I should have a porter ready to go if I dont drink it all beforehand :chug:


----------



## megs80 (1/9/11)

Im bringing a Vienna ale session beer. A larger which I'd like some ideas on how to fix and a couple bottles of bretty old ale. What are we doing for food?


----------



## humulus (1/9/11)

Food wise how about beer related nibbles, cheese bikkies dips and stuff,by the sound of it stuff to soak up beer!!
Let me know what you guys think,the host(felon) shouldnt have to supply food seeing hes giving his joint up for our first meeting!
Looking forward to catchin up
:beer: glenn


----------



## megs80 (1/9/11)

Im up for that.

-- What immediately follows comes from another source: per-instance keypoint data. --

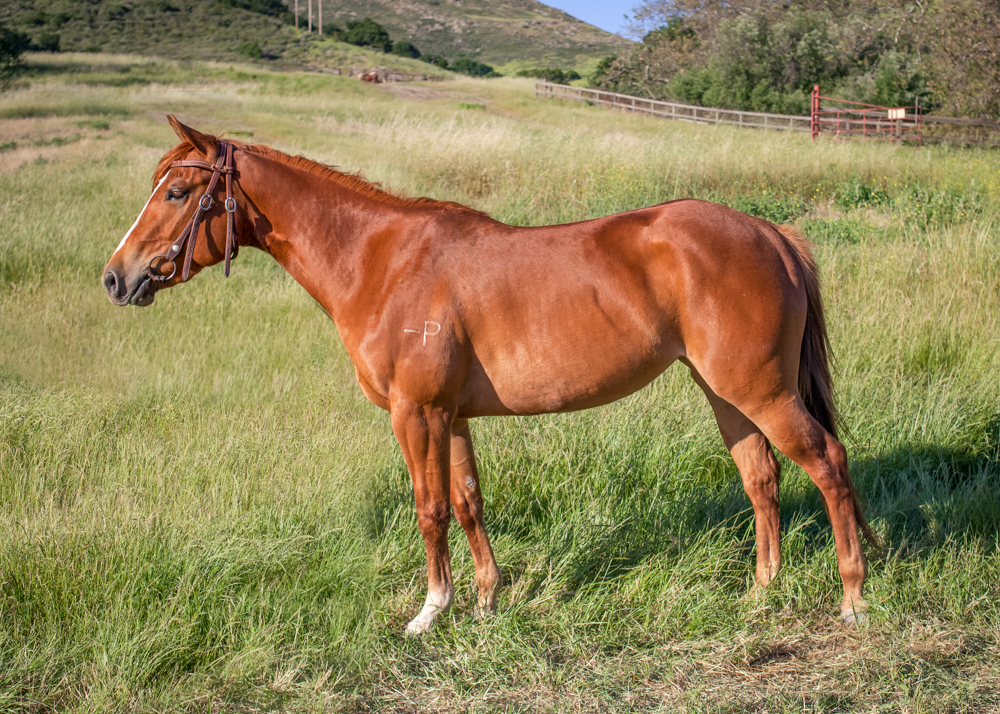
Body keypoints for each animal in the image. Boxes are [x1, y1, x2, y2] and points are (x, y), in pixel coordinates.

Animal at [103, 116, 876, 634]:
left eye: (177, 193)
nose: (116, 278)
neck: (382, 261)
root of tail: (769, 232)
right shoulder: (452, 416)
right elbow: (469, 501)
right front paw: (485, 599)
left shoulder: (415, 413)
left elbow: (430, 507)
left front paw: (431, 612)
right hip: (727, 394)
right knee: (762, 479)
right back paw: (761, 593)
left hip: (762, 392)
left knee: (828, 465)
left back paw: (852, 598)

Agree that Felon should have to supply food too. 
Felon, Do you have a bbq? If so ill bring some snags.

Cheers,
Alex


----------



## AndyO (1/9/11)

Gents,

I've some kit beers aging gracefully in the garage that are equal parts nondescript and boring. It'd benefit everyone a lot more if I baked some cookies or whatever for some mid-session snacks. Any objections?

Thanks,
AndyO!


----------



## humulus (1/9/11)

AndyO! said:


> Gents,
> 
> I've some kit beers aging gracefully in the garage that are equal parts nondescript and boring. It'd benefit everyone a lot more if I baked some cookies or whatever for some mid-session snacks. Any objections?
> 
> ...


Cookies sound good!!!! but bring your beers along nothing wrong with K&K!!!!!!!!!!
I can feel a hangover coming on!!!!!


----------



## AndyO (1/9/11)

humulus said:


> Cookies sound good!!!! but bring your beers along nothing wrong with K&K!!!!!!!!!!
> I can feel a hangover coming on!!!!!



will do - but i suspect the cookies will have significantly more personality than my beers :lol:


----------



## flano (1/9/11)

I will bring a pale ale with nelson and cascade hopping...in a cornie.


----------



## Tim (1/9/11)

My wife has double booked me with a BBQ at home so I am a maybe at the moment. Hopefully it will finish up early and I can sneak around afterward.


----------



## SG9090 (1/9/11)

I will be bringing some nibbles, Any idea how many are coming?

Shane


----------



## bowser (2/9/11)

l'm Happy to bring some snacks as well, I have bottled czech pils and some Dr smurtos golden ale.


----------



## megs80 (2/9/11)

id be keen to try your Dr smurtos goldern ale. With all the threads and ratings of this beer it seems like its one great recipe!


----------



## Plastic Man (3/9/11)

I'll chuck in some bickies and dips.


----------